▶ WORK TO COMPLETE
a) Decide whether each of the statements (i), (ii) and (iii) below agrees with the piecewise regression forum post, answering yes or no and quoting the deciding words of the post. (i) The author samples change points from a Categorical distribution. (ii) The author reports getting good results from at least one variation of the model. (iii) In sample_linear_regression, the noise standard deviation is drawn from a Normal distribution.
b) Extend the piecewise regression forum post, picking up right after its final line of code.

▶ EXTRACTED TEXT
◇ ◇ ◇ ◇
Piecewise regression with TraceEnum_ELBO

Hello Pyro experts,

I’m trying to implement a piecewise linear regression model. I’ve tried various variations on the model, but I haven’t been able to get good results. My approach is to sample change points from a Categorical and use a MaskedMixture with a linear regression as one component distribution, and another MaskedMixture as the other component (i.e. the MaskedMixture’s are nested as many times as there are pieces).

def piecewise_regression(x, y, n_pieces = 3):
    piecewise regression where pieces are connected and the last piece has slope 0
    N = x.shape[0]
    lines = []
    change_points = []
    line_distributions = []
    for piece in pyro.plate('pieces', n_pieces):
        if piece == 0:
            change_point = sample_change_point(x, piece)
        elif piece < n_pieces-1:
            mask = torch.arange(N) > change_points[-1]
            slope, noise_std = sample_slope_and_noise_std(piece)
            prev_slope = lines[-1][0]
            prev_intercept = lines[-1][1]
            intercept = (prev_slope*x[change_point]+prev_intercept)-slope*x[change_point]
            prev_dist = line_distributions[-1]
            line_distributions.append(dist.MaskedMixture(mask, prev_dist, dist.Normal(lines[-1][0]*x+lines[-1][1],lines[-1][2])))
            # if all of x is masked, sample_change_point returns the last x
            change_point = sample_change_point(x, piece)
            change_point = min(change_point + change_points[-1], N)
            noise_std = pyro.sample('noise_std_{}'.format(piece), dist.LogNormal(0.,1.))
            intercept = lines[-1][0]*x[change_points[-1]]+lines[-1][1]
            prev_dist = line_distributions[-1]
            last_mask = torch.arange(N) >= change_points[-1]
            line_distributions.append(dist.MaskedMixture(last_mask, prev_dist, dist.Normal(lines[-1][0],lines[-1][1])))
    with pyro.plate('N', N):
        y = pyro.sample("obs", line_distributions[-1], obs=y)
    return y, lines, change_points, line_distributions

def sample_change_point(x, piece, mask = None):
    n_iter = x.shape[0]
    if mask is None:
        change_point_probs_prior = torch.ones(n_iter)
    elif mask.any():
        change_point_probs_prior = mask.float()
        return n_iter-1
    change_point = pyro.sample('change_point_{}'.format(piece), dist.Categorical(probs=change_point_probs_prior),infer={'enumerate': 'parallel'})
    return change_point

def sample_linear_regression():
    slope = pyro.sample('slope', dist.Normal(0.,1.))
    intercept = pyro.sample('intercept', dist.Normal(0.,1.))
    noise_std = pyro.sample('noise_std', dist.LogNormal(0.,1.))
    return slope, intercept, noise_std

def sample_slope_and_noise_std(piece):
    slope = pyro.sample('slope_{}'.format(piece), dist.Normal(0.,1.))
◇ ◇ ◇ ◇
▶ RECORDS SHOWN
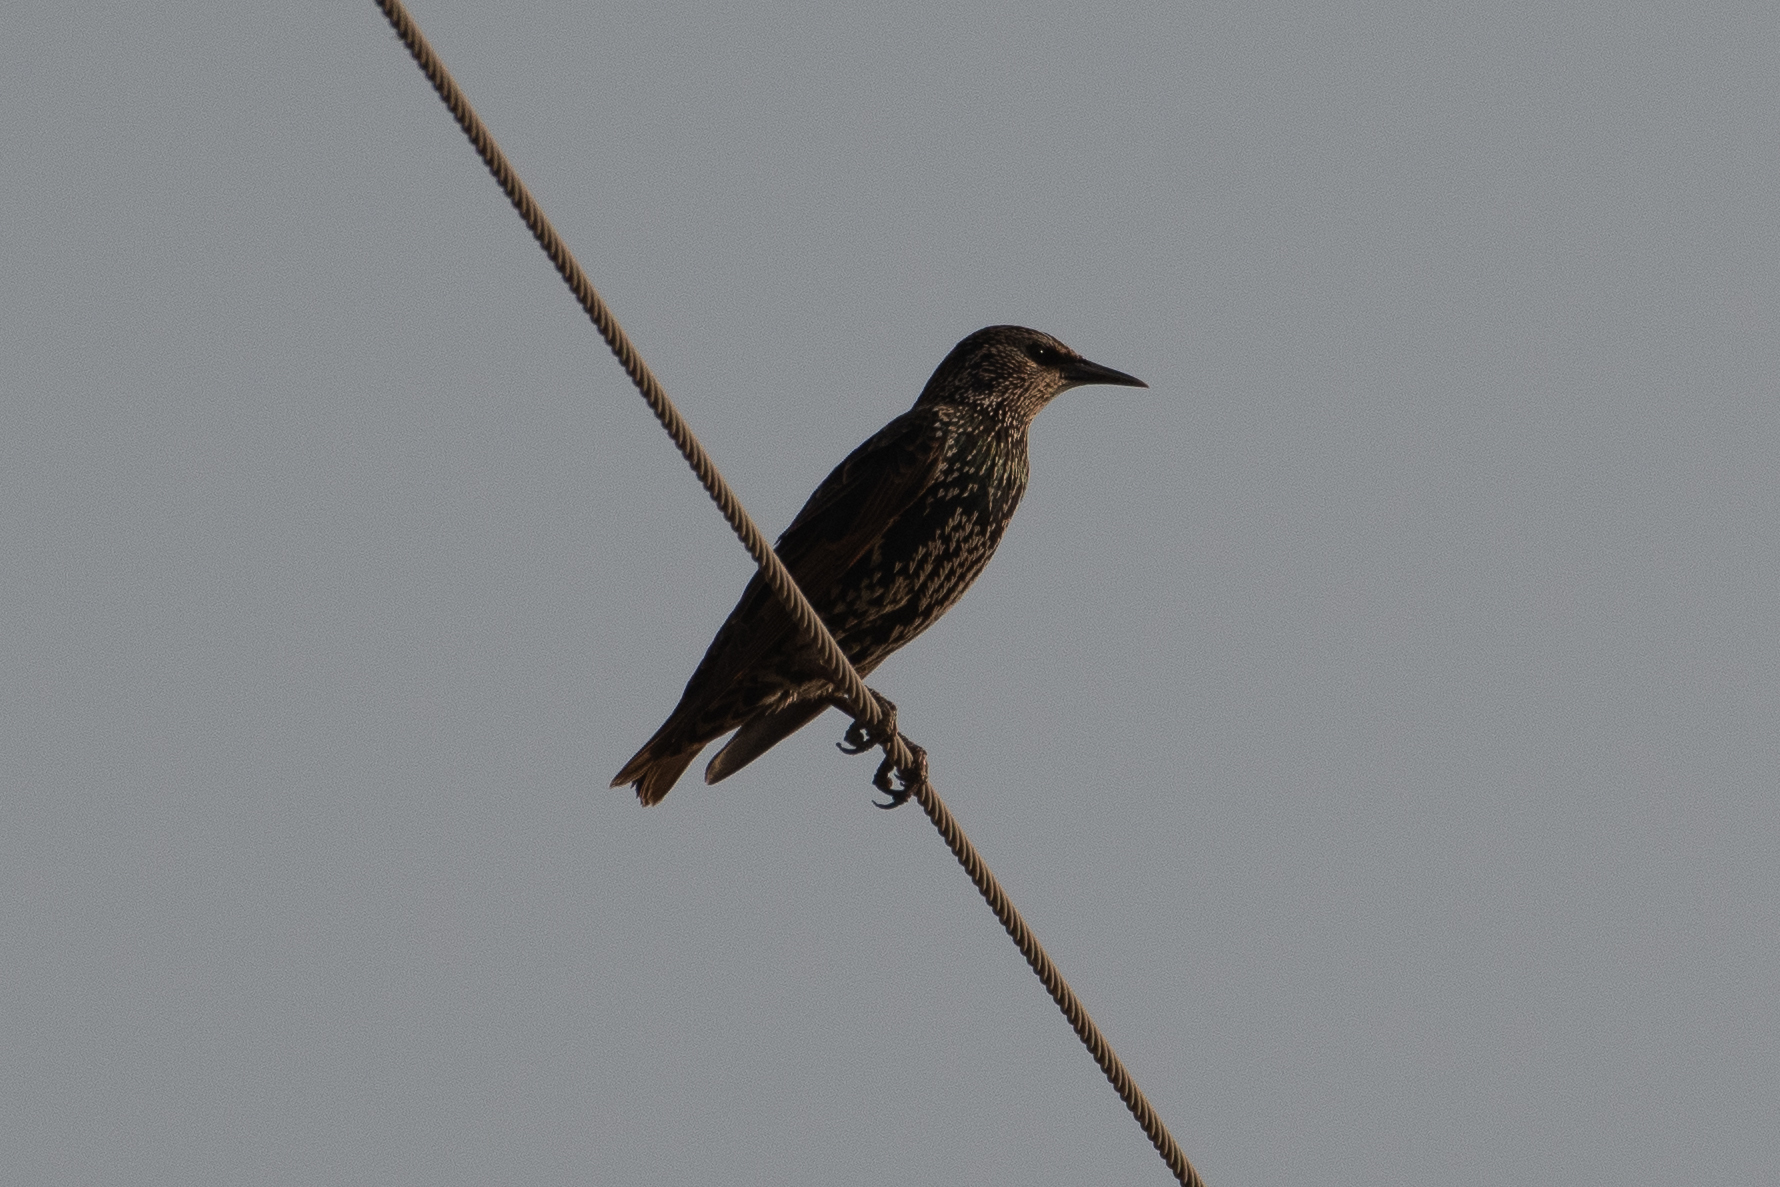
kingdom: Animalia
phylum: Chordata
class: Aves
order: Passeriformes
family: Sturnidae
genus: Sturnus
◇ ◇ ◇ ◇
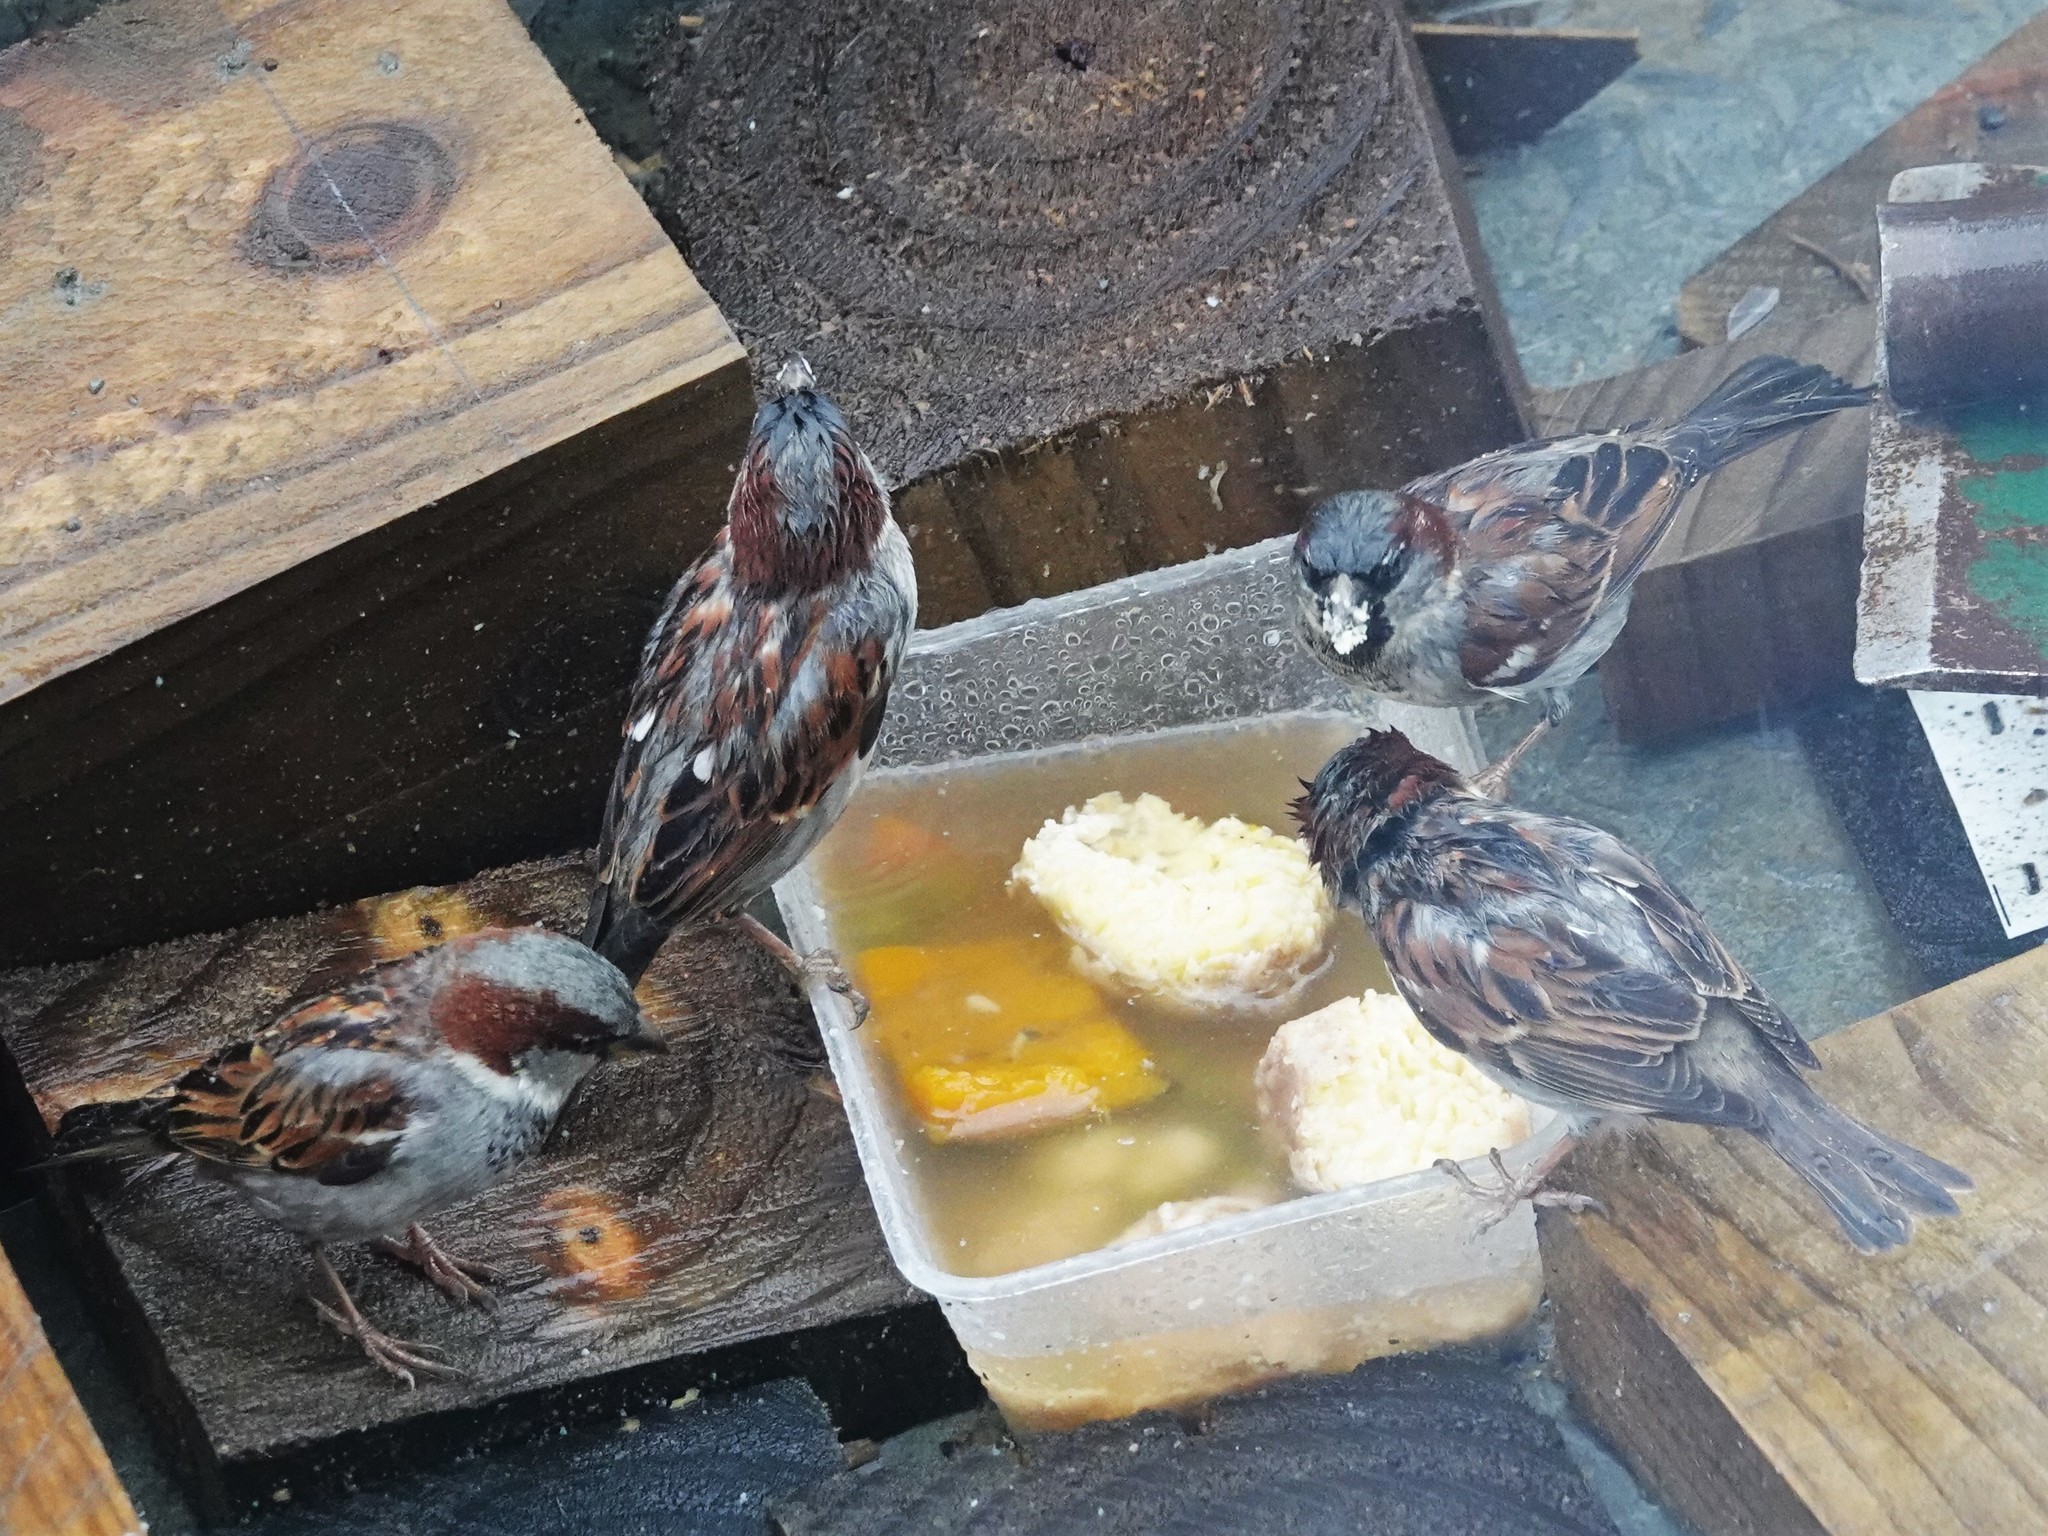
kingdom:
◇ ◇ ◇ ◇
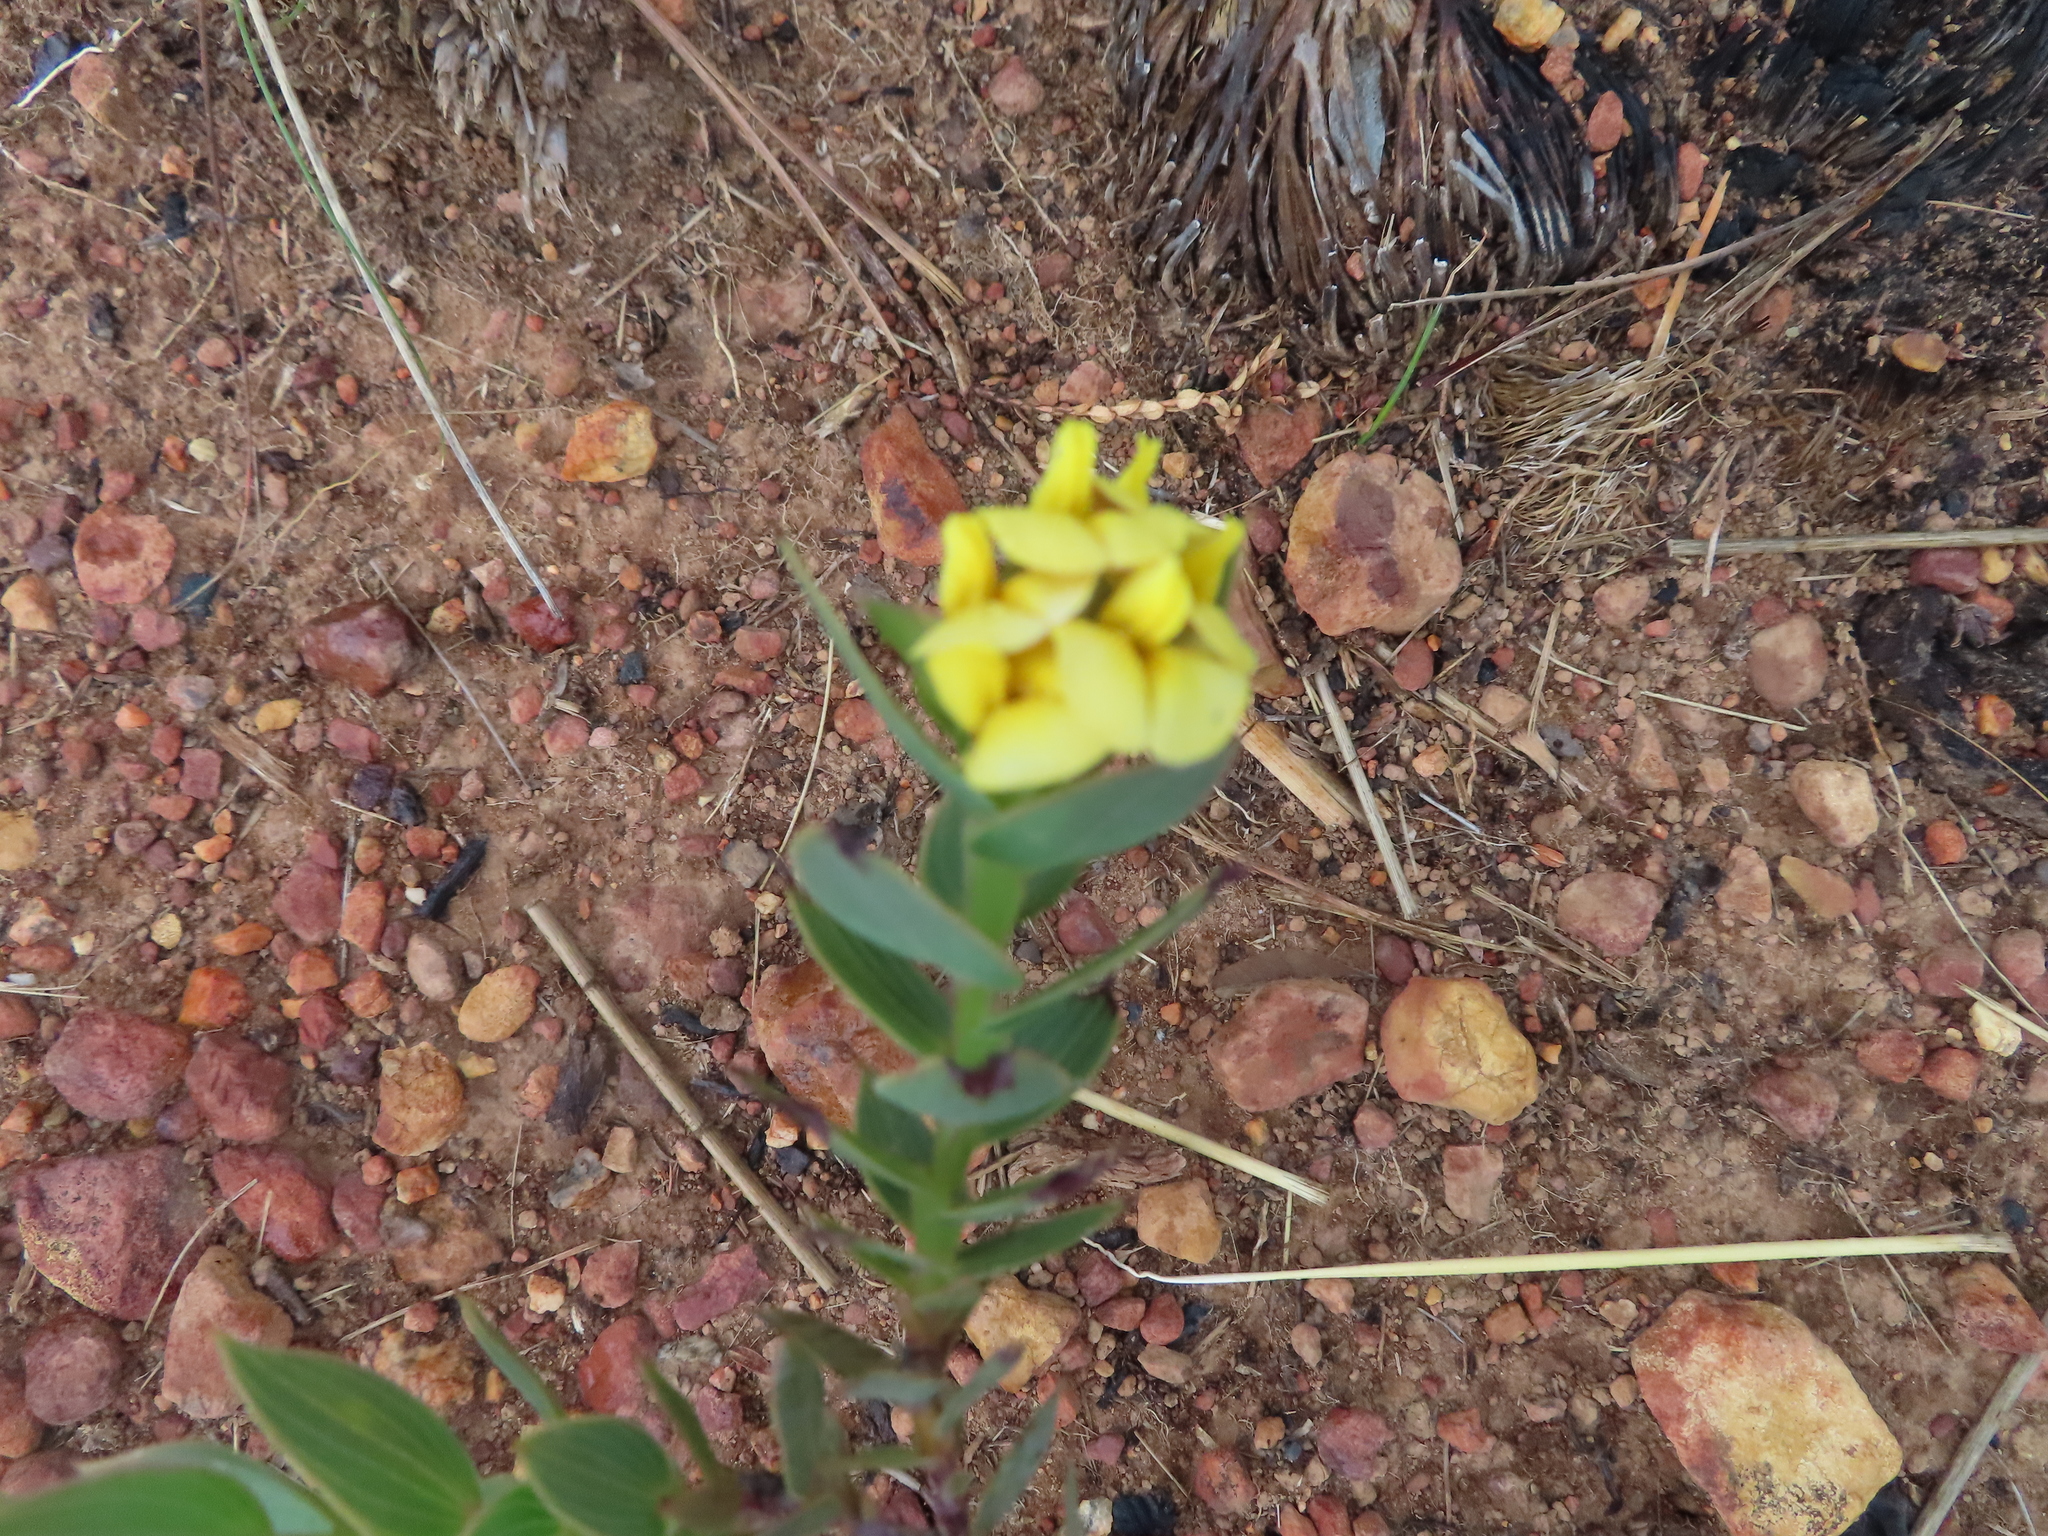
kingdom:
◇ ◇ ◇ ◇
▶ THE RESPONSES
a)
(i) Yes: "sample change points from a Categorical".
(ii) No: "I haven’t been able to get good results".
(iii) No: "noise_std = pyro.sample('noise_std', dist.LogNormal(0.,1.))".

b)
    noise_std = pyro.sample('noise_std_{}'.format(piece), dist.LogNormal(0.,1.))
    return slope, noise_std

The guide has all the same distributions as the model: https://pastebin.com/sYmCpR6B

I want to enumerate the change points out with TraceEnum_ELBO, though it looks like that won’t scale very well with more change points. But even with just one change point, I don’t get a good fit, even though the elbo converges:

optim = pyro.optim.Adam({"lr": 0.05})
elbo = TraceEnum_ELBO(max_plate_nesting=1, num_particles=10)
svi = SVI(piecewise_regression, piecewise_regressionGuide, optim, loss=elbo)

losses = []
for i in range(500):



pred = pyro.infer.predictive.Predictive(pyro.poutine.uncondition(piecewise_regression),guide=piecewise_regressionGuide,num_samples=100)

fit = pred(x,y,2)

fit_obs_mean = fit['obs'].mean(0).detach().numpy()
fit_obs_std = fit['obs'].std(0).detach().numpy()

%matplotlib inline


What can I do to make the fit more accurate? Is there a better way to implement this model? I’ve tried having Dirichlet priors on the change points, and multiple restarts (which helps a little, but best of 10 restarts still isn’t great).

Hi @deoxy,
I’m not sure why your discrete model fails to converge, but I would guess a continuous parameterization would converge faster and more reliably, and would additionally scale to multiple pieces. Here’s an attempt at a continuous parameterization:

def piecewise_eval(knot_x, knot_y, x):
    # I haven't unit tested this:
    n_knots = knot_x.size(-1)
    assert n_knots >= 2
    knot_x, idx = knot_x.sort(dim=-1)
    knot_y = knot_y[..., idx] # this might not play well with batching
    lb = (x.unsqueeze(-1) > knot_x.unsqueeze(-2)).long().sum(-1)
    lb[lb >= knot_x.size - 1] = knot_x.size - 2
    ub = lb + 1
    x0 = knot_x[..., lb]
    x1 = knot_x[..., ub]
    y0 = knot_y[..., lb]
    y1 = knot_y[..., ub]
    return (y1 * (x - x0) + y0 * (x1 - x)) / (x1 - x0).clamp(min=1e-8)
def piecewise_regression(x, y, n_pieces=3):
    knot_x = pyro.sample("knot_x",
                         dist.Uniform(0, 100)
    knot_y = pyro.sample("knot_y",
                         dist.Normal(0, 100)
    y_pred = piecewise_eval(knot_x, knot_y, x)
    y_scale = pyro.sample("y_scale", dist.LogNormal(0, 5))
    pyro.sample("obs", dist.Normal(y_pred, y_scale),

guide = AutoNormal(piecwise_regression)